»»

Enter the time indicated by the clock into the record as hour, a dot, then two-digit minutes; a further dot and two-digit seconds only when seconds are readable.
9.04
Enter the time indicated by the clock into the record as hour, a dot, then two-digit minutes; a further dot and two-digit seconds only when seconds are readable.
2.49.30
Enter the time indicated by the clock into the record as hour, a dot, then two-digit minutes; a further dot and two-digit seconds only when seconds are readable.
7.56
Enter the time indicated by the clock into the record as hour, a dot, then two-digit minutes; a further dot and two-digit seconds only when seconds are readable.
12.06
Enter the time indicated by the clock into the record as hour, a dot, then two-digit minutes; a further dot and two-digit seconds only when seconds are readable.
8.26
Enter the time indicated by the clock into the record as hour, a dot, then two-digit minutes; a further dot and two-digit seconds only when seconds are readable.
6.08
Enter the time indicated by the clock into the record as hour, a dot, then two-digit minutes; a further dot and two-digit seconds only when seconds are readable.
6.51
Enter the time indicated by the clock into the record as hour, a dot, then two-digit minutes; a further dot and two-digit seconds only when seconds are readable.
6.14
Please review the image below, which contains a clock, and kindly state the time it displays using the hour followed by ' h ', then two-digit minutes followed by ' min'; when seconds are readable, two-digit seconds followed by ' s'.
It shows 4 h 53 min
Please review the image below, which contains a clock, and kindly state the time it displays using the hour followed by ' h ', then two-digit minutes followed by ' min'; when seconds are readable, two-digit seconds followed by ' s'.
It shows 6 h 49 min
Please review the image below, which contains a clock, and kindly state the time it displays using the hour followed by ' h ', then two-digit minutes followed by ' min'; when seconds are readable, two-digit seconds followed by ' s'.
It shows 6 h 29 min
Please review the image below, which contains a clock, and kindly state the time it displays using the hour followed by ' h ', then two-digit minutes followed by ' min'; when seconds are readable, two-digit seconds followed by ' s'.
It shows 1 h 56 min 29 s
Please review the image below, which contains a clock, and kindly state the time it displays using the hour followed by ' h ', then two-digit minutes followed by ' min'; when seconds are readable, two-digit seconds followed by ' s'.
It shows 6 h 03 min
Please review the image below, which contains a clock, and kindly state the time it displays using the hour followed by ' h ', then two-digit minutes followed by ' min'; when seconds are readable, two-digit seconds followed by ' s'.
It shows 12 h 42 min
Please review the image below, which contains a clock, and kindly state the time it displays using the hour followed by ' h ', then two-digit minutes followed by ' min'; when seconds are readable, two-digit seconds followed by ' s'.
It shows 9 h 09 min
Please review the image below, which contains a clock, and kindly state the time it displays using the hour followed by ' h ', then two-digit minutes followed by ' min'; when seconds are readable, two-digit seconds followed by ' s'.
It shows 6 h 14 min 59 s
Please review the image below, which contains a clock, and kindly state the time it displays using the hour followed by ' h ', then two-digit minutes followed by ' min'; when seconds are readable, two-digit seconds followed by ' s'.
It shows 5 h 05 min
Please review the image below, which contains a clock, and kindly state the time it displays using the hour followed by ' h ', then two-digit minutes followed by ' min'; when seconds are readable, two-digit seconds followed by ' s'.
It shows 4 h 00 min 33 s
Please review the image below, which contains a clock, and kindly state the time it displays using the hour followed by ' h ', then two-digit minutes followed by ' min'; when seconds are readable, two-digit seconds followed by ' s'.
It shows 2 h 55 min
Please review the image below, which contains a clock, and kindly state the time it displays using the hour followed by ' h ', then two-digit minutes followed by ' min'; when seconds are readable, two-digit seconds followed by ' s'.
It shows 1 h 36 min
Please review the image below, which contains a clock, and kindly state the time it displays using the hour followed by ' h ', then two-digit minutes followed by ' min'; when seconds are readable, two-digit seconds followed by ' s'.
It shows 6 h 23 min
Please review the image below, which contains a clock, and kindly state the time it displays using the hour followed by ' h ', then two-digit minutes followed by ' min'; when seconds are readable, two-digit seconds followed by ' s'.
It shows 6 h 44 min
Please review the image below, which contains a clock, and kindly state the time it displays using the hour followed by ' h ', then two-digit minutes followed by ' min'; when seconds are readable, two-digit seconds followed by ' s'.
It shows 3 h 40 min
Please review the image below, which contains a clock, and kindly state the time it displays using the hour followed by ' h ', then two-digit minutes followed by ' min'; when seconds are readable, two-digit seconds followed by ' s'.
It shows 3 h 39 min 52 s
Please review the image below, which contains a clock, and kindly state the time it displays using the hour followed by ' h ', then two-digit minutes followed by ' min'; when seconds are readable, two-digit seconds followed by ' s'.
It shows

««

Set problem: Present all of the rows above as a numbered list, omitting any blank lines.

Response:
1. Enter the time indicated by the clock into the record as hour, a dot, then two-digit minutes; a further dot and two-digit seconds only when seconds are readable.
2. 9.04
3. Enter the time indicated by the clock into the record as hour, a dot, then two-digit minutes; a further dot and two-digit seconds only when seconds are readable.
4. 2.49.30
5. Enter the time indicated by the clock into the record as hour, a dot, then two-digit minutes; a further dot and two-digit seconds only when seconds are readable.
6. 7.56
7. Enter the time indicated by the clock into the record as hour, a dot, then two-digit minutes; a further dot and two-digit seconds only when seconds are readable.
8. 12.06
9. Enter the time indicated by the clock into the record as hour, a dot, then two-digit minutes; a further dot and two-digit seconds only when seconds are readable.
10. 8.26
11. Enter the time indicated by the clock into the record as hour, a dot, then two-digit minutes; a further dot and two-digit seconds only when seconds are readable.
12. 6.08
13. Enter the time indicated by the clock into the record as hour, a dot, then two-digit minutes; a further dot and two-digit seconds only when seconds are readable.
14. 6.51
15. Enter the time indicated by the clock into the record as hour, a dot, then two-digit minutes; a further dot and two-digit seconds only when seconds are readable.
16. 6.14
17. Please review the image below, which contains a clock, and kindly state the time it displays using the hour followed by ' h ', then two-digit minutes followed by ' min'; when seconds are readable, two-digit seconds followed by ' s'.
18. It shows 4 h 53 min
19. Please review the image below, which contains a clock, and kindly state the time it displays using the hour followed by ' h ', then two-digit minutes followed by ' min'; when seconds are readable, two-digit seconds followed by ' s'.
20. It shows 6 h 49 min
21. Please review the image below, which contains a clock, and kindly state the time it displays using the hour followed by ' h ', then two-digit minutes followed by ' min'; when seconds are readable, two-digit seconds followed by ' s'.
22. It shows 6 h 29 min
23. Please review the image below, which contains a clock, and kindly state the time it displays using the hour followed by ' h ', then two-digit minutes followed by ' min'; when seconds are readable, two-digit seconds followed by ' s'.
24. It shows 1 h 56 min 29 s
25. Please review the image below, which contains a clock, and kindly state the time it displays using the hour followed by ' h ', then two-digit minutes followed by ' min'; when seconds are readable, two-digit seconds followed by ' s'.
26. It shows 6 h 03 min
27. Please review the image below, which contains a clock, and kindly state the time it displays using the hour followed by ' h ', then two-digit minutes followed by ' min'; when seconds are readable, two-digit seconds followed by ' s'.
28. It shows 12 h 42 min
29. Please review the image below, which contains a clock, and kindly state the time it displays using the hour followed by ' h ', then two-digit minutes followed by ' min'; when seconds are readable, two-digit seconds followed by ' s'.
30. It shows 9 h 09 min
31. Please review the image below, which contains a clock, and kindly state the time it displays using the hour followed by ' h ', then two-digit minutes followed by ' min'; when seconds are readable, two-digit seconds followed by ' s'.
32. It shows 6 h 14 min 59 s
33. Please review the image below, which contains a clock, and kindly state the time it displays using the hour followed by ' h ', then two-digit minutes followed by ' min'; when seconds are readable, two-digit seconds followed by ' s'.
34. It shows 5 h 05 min
35. Please review the image below, which contains a clock, and kindly state the time it displays using the hour followed by ' h ', then two-digit minutes followed by ' min'; when seconds are readable, two-digit seconds followed by ' s'.
36. It shows 4 h 00 min 33 s
37. Please review the image below, which contains a clock, and kindly state the time it displays using the hour followed by ' h ', then two-digit minutes followed by ' min'; when seconds are readable, two-digit seconds followed by ' s'.
38. It shows 2 h 55 min
39. Please review the image below, which contains a clock, and kindly state the time it displays using the hour followed by ' h ', then two-digit minutes followed by ' min'; when seconds are readable, two-digit seconds followed by ' s'.
40. It shows 1 h 36 min
41. Please review the image below, which contains a clock, and kindly state the time it displays using the hour followed by ' h ', then two-digit minutes followed by ' min'; when seconds are readable, two-digit seconds followed by ' s'.
42. It shows 6 h 23 min
43. Please review the image below, which contains a clock, and kindly state the time it displays using the hour followed by ' h ', then two-digit minutes followed by ' min'; when seconds are readable, two-digit seconds followed by ' s'.
44. It shows 6 h 44 min
45. Please review the image below, which contains a clock, and kindly state the time it displays using the hour followed by ' h ', then two-digit minutes followed by ' min'; when seconds are readable, two-digit seconds followed by ' s'.
46. It shows 3 h 40 min
47. Please review the image below, which contains a clock, and kindly state the time it displays using the hour followed by ' h ', then two-digit minutes followed by ' min'; when seconds are readable, two-digit seconds followed by ' s'.
48. It shows 3 h 39 min 52 s
49. Please review the image below, which contains a clock, and kindly state the time it displays using the hour followed by ' h ', then two-digit minutes followed by ' min'; when seconds are readable, two-digit seconds followed by ' s'.
50. It shows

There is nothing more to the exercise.